─── Information shown
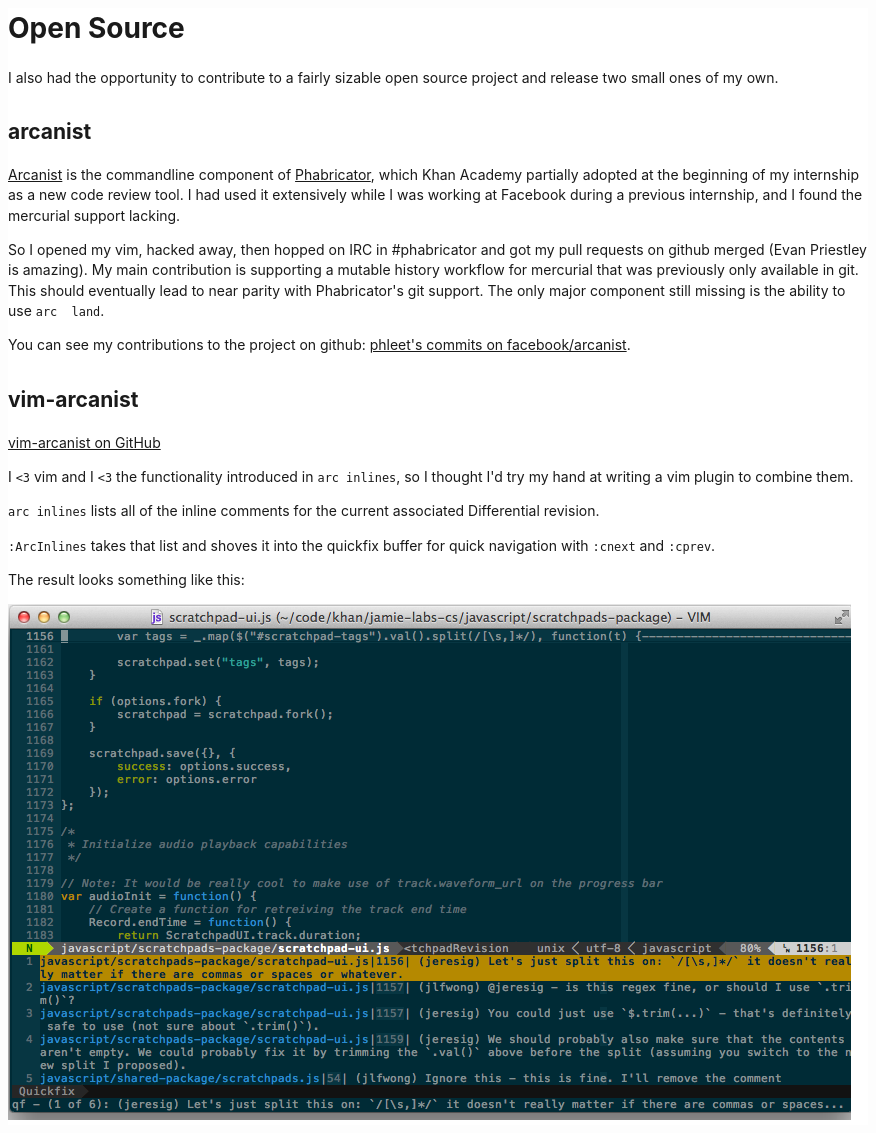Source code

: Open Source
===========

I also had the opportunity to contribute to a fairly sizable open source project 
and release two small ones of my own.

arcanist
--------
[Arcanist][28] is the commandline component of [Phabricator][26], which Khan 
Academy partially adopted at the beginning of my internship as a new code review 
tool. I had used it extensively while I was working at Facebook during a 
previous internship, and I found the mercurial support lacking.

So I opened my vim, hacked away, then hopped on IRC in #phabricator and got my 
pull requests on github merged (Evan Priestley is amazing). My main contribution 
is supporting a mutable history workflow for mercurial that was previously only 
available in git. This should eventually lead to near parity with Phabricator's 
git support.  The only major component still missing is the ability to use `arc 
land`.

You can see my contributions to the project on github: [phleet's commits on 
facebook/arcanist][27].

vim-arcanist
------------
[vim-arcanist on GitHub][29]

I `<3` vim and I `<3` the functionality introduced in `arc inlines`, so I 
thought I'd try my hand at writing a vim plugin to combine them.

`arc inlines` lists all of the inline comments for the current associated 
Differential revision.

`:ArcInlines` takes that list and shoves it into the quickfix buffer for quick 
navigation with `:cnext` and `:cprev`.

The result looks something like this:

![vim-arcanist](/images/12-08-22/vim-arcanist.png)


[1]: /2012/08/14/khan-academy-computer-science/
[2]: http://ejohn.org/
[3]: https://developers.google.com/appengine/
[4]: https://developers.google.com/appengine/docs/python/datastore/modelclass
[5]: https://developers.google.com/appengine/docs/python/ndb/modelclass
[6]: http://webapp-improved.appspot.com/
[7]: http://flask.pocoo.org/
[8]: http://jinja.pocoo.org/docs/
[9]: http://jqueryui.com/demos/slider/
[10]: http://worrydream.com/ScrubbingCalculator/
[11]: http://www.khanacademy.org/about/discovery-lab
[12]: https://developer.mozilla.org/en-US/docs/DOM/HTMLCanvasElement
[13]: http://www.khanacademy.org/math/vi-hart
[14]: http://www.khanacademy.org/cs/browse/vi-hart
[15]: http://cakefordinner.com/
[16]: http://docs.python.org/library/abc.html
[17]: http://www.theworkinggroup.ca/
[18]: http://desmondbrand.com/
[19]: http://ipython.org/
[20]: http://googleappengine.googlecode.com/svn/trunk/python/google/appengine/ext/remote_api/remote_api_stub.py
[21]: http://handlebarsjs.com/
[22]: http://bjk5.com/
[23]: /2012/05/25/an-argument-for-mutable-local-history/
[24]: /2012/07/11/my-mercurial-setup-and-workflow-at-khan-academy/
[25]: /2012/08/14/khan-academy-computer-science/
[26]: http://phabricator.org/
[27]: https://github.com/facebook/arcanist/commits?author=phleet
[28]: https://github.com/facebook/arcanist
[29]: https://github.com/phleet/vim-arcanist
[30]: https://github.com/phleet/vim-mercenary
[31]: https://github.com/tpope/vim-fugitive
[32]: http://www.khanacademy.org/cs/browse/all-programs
──────
» Work to complete:
When you reach the line holding "Differential revision." in the records above, begin reproducing exactly, stop after the line holding "[3]: https://developers.google.com/appengine/", and output nothing else.

» Response:
Differential revision.

`:ArcInlines` takes that list and shoves it into the quickfix buffer for quick 
navigation with `:cnext` and `:cprev`.

The result looks something like this:

![vim-arcanist](/images/12-08-22/vim-arcanist.png)


[1]: /2012/08/14/khan-academy-computer-science/
[2]: http://ejohn.org/
[3]: https://developers.google.com/appengine/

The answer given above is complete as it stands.